Servicing “mice”-streaming queries as a service

MSR-TR-2013-124 |

Processing streaming queries at scale has received a lot of attention recently. Systems, such as S4, Storm, Photon, MillWheel, and Kinesis, can efficiently execute (“elephant”) queries that process streams with high rates, and typically scale-out the execution of each query. We envision a platform in the opposite side of the spectrum. Our queries process relatively slower streams, but the challenge is to handle very high density of queries per server. Such a system democratizes the access to a streaming platform, and enable “mice” queries, on behalf of users, to consume stream data, e.g. news, weather, travel related information, and so on.

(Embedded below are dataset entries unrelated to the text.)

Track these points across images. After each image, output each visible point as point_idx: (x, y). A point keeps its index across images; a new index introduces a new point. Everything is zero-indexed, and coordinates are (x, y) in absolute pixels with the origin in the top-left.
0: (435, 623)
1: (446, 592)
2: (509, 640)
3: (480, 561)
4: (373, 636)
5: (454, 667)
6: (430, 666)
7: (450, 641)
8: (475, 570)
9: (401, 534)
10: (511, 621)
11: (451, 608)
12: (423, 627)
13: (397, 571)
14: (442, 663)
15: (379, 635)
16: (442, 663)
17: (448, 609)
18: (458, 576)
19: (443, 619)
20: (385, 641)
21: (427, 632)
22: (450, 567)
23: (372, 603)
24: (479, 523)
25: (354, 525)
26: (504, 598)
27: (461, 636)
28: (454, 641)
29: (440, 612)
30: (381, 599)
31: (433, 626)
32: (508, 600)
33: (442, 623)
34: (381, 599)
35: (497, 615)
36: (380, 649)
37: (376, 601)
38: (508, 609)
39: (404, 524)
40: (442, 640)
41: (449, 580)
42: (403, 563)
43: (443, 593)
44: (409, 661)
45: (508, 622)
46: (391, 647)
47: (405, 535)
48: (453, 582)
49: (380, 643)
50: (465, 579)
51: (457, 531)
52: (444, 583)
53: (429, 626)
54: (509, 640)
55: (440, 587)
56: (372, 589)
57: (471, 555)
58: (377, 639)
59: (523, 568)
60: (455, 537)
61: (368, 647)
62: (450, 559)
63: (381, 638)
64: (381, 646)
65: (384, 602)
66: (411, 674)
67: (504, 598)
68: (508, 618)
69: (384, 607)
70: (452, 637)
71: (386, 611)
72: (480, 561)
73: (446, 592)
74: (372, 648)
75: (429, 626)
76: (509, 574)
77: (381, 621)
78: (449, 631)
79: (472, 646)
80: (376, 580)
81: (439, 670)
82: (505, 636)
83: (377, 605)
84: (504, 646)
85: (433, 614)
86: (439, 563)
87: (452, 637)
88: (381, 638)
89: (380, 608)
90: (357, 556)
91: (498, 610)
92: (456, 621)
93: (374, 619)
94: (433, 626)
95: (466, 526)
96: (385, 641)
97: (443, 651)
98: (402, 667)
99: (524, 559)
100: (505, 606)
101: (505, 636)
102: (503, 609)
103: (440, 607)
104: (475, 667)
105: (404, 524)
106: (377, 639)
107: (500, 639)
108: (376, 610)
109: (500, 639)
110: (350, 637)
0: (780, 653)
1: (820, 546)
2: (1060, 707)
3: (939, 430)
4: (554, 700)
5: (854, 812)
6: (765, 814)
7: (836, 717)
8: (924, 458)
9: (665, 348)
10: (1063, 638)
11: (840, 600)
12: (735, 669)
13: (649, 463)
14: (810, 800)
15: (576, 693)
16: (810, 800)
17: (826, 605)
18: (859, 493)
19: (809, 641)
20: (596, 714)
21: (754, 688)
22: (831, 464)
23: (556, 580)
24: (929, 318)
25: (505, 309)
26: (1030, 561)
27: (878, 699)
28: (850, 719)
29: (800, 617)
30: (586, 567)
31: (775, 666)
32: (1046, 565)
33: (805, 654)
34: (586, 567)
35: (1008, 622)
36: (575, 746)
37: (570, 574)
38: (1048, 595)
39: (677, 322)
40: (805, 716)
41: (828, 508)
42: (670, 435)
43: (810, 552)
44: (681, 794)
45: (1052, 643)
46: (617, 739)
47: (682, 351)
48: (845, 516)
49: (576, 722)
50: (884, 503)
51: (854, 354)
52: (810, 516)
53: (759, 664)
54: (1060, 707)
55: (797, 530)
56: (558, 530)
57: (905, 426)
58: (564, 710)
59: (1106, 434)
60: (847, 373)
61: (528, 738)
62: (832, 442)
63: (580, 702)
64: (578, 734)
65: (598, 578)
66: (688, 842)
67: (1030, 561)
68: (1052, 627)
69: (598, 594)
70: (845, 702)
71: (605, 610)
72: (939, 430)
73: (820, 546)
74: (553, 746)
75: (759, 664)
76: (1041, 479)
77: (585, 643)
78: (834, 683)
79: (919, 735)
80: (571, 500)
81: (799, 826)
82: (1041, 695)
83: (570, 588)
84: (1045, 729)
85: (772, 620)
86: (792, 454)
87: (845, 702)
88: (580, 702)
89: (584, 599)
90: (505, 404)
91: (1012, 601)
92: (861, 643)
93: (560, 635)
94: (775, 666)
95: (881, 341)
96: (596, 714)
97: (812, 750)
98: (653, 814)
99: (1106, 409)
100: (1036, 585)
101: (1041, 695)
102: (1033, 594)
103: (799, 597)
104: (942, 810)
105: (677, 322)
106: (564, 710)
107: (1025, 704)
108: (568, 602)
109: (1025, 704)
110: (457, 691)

A challenging problem for the design of such a system is how to place queries among available servers. On one hand, we expect balanced workload among servers. On the other hand, we expect queries are packed into servers such that the network traffic is minimized by reducing the chance of sending identical data streams to multiple servers. This trade-off makes it hard to effectively place queries into servers. When we consider queries subscribing to more than one sources and query/server dynamics, this problem becomes even harder.

In this paper, we formalize the problem of placing “mice” queries into the servers of a streaming platform. We propose approximation algorithms and derive approximation bounds for the cases, including (1) the offline case where queries are stable and known ahead of time, akin to an “oracle”, and (2) the online case without departures and known query popularities.For the general online problem, we propose effective heuristic algorithms. An extensive set of experiments demonstrate that the proposed algorithms provide good performance in a wide-range of scenarios.